Amendment aims to help military homeowners
A amendment that was approved last night in the U.S. House aims to give the Pentagon some flexibility to assist military families in bad housing markets, which lawmakers said could help airmen stationed at Nellis and Creech Air Force bases.
The major economic stimulus bill that passed in February 2009 authorized the Defense Department to offer assistance to servicemembers who receive "must move" orders and have to sell their homes during the mortgage crisis, often at a big loss.
To qualify for a subsidy that reduces the loss, a home must have been purchased before July 1, 2006.
The problem, according to Rep. Dina Titus, D-Nev., is that the housing crisis did not hit Southern Nevada and other parts of the country in force until after that date. Homes bought by some Nellis and Creech personnel before the Las Vegas housing bubble burst may not qualify.
Norbert Ryan, president of the Military Officers Association of America, added summertime is when normal change of station rotations take place. Setting the eligibility at July 1, in the midst of the moving season, seemed arbitrary.

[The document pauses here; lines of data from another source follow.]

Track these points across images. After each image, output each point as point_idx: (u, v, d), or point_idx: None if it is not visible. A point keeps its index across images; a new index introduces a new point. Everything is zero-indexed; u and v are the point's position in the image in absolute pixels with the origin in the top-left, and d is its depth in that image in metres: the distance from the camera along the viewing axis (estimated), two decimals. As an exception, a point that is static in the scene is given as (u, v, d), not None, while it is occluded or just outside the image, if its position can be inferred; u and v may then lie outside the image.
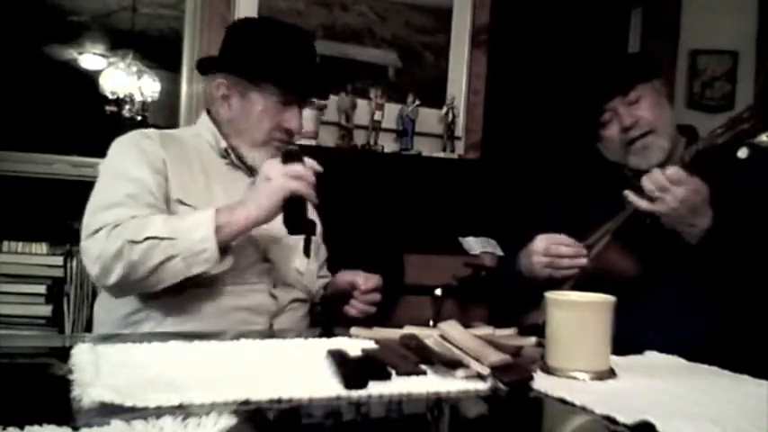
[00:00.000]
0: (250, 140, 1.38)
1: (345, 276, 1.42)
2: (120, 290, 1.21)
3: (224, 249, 1.20)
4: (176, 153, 1.33)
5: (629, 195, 1.26)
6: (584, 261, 1.35)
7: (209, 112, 1.44)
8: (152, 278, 1.18)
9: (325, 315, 1.49)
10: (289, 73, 1.36)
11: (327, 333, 1.06)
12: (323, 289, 1.51)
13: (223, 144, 1.39)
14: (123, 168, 1.27)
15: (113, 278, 1.17)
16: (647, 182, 1.22)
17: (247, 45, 1.38)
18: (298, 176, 1.21)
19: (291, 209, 1.21)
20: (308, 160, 1.28)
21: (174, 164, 1.30)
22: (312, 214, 1.52)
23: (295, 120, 1.39)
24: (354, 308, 1.38)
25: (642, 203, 1.24)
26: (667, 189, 1.20)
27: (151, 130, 1.37)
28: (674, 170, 1.20)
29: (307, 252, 1.38)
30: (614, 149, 1.49)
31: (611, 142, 1.48)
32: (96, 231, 1.19)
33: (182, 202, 1.28)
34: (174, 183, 1.29)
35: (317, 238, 1.48)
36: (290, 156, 1.25)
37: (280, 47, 1.37)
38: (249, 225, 1.21)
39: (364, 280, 1.37)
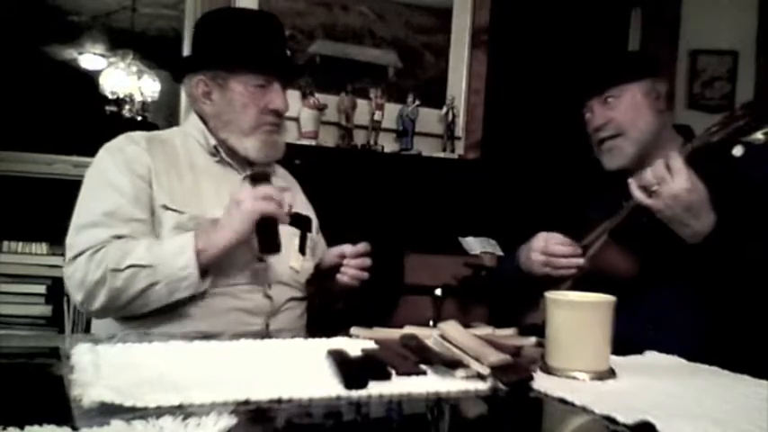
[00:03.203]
0: (239, 130, 1.38)
1: (332, 251, 1.42)
2: (105, 314, 1.25)
3: (204, 271, 1.23)
4: (164, 156, 1.34)
5: (632, 185, 1.24)
6: (580, 262, 1.35)
7: (196, 111, 1.45)
8: (135, 304, 1.21)
9: (317, 295, 1.48)
10: (262, 55, 1.38)
11: (326, 330, 1.06)
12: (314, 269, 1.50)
13: (212, 141, 1.40)
14: (106, 178, 1.28)
15: (98, 304, 1.21)
16: (648, 174, 1.21)
17: (217, 37, 1.39)
18: (266, 197, 1.24)
19: (263, 230, 1.26)
20: (275, 180, 1.33)
21: (160, 168, 1.31)
22: (308, 210, 1.53)
23: (279, 99, 1.39)
24: (345, 274, 1.37)
25: (640, 196, 1.22)
26: (664, 179, 1.18)
27: (138, 134, 1.37)
28: (674, 158, 1.18)
29: (302, 249, 1.39)
30: (593, 146, 1.51)
31: (590, 139, 1.51)
32: (77, 256, 1.22)
33: (167, 207, 1.28)
34: (160, 188, 1.29)
35: (312, 235, 1.48)
36: (257, 178, 1.29)
37: (248, 32, 1.38)
38: (226, 248, 1.24)
39: (351, 247, 1.38)
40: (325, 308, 1.49)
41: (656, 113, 1.45)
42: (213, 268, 1.25)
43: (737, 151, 1.16)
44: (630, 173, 1.49)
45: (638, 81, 1.46)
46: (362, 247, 1.37)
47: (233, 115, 1.37)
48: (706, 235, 1.20)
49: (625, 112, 1.44)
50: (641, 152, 1.45)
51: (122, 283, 1.19)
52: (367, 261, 1.38)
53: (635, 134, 1.44)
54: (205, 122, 1.42)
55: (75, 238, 1.24)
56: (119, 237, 1.23)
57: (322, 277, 1.44)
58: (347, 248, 1.38)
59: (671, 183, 1.17)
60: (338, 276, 1.37)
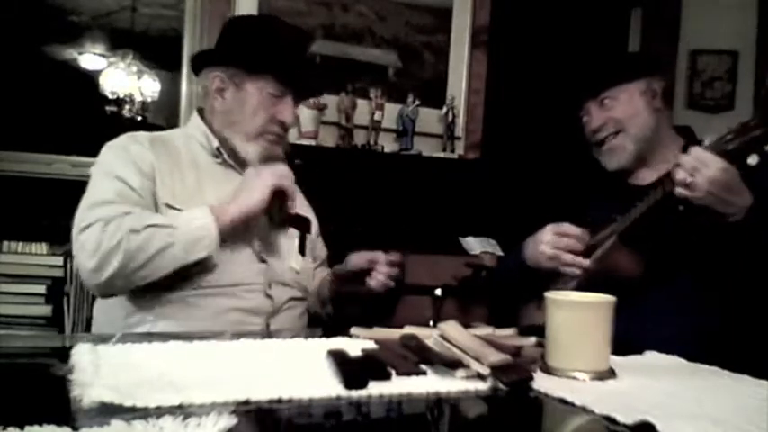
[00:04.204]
0: (243, 133, 1.39)
1: (363, 255, 1.41)
2: (111, 285, 1.20)
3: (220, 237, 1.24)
4: (166, 156, 1.34)
5: (669, 186, 1.24)
6: (586, 262, 1.34)
7: (200, 113, 1.45)
8: (148, 267, 1.18)
9: (336, 313, 1.49)
10: (286, 64, 1.38)
11: (328, 330, 1.06)
12: (331, 275, 1.50)
13: (215, 143, 1.40)
14: (113, 170, 1.28)
15: (109, 270, 1.17)
16: (680, 172, 1.20)
17: (245, 37, 1.40)
18: (284, 174, 1.32)
19: (276, 203, 1.33)
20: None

The amendment that was approved as part of a larger defense policy bill would give the Secretary of Defense the flexibility to change the qualifications in parts of the country where housing prices trended behind the national average.
The amendment was sponsored by Titus, Rep. Dean Heller, R-Nev., and Rep. Jim Costa, D-Calif. It was backed by a number of military family organizations.
The change "will help servicemembers break even (or at least help reduce loss) on the sale of their homes," said John McCauslin, chief executive officer of the Air Force Sergeants Association.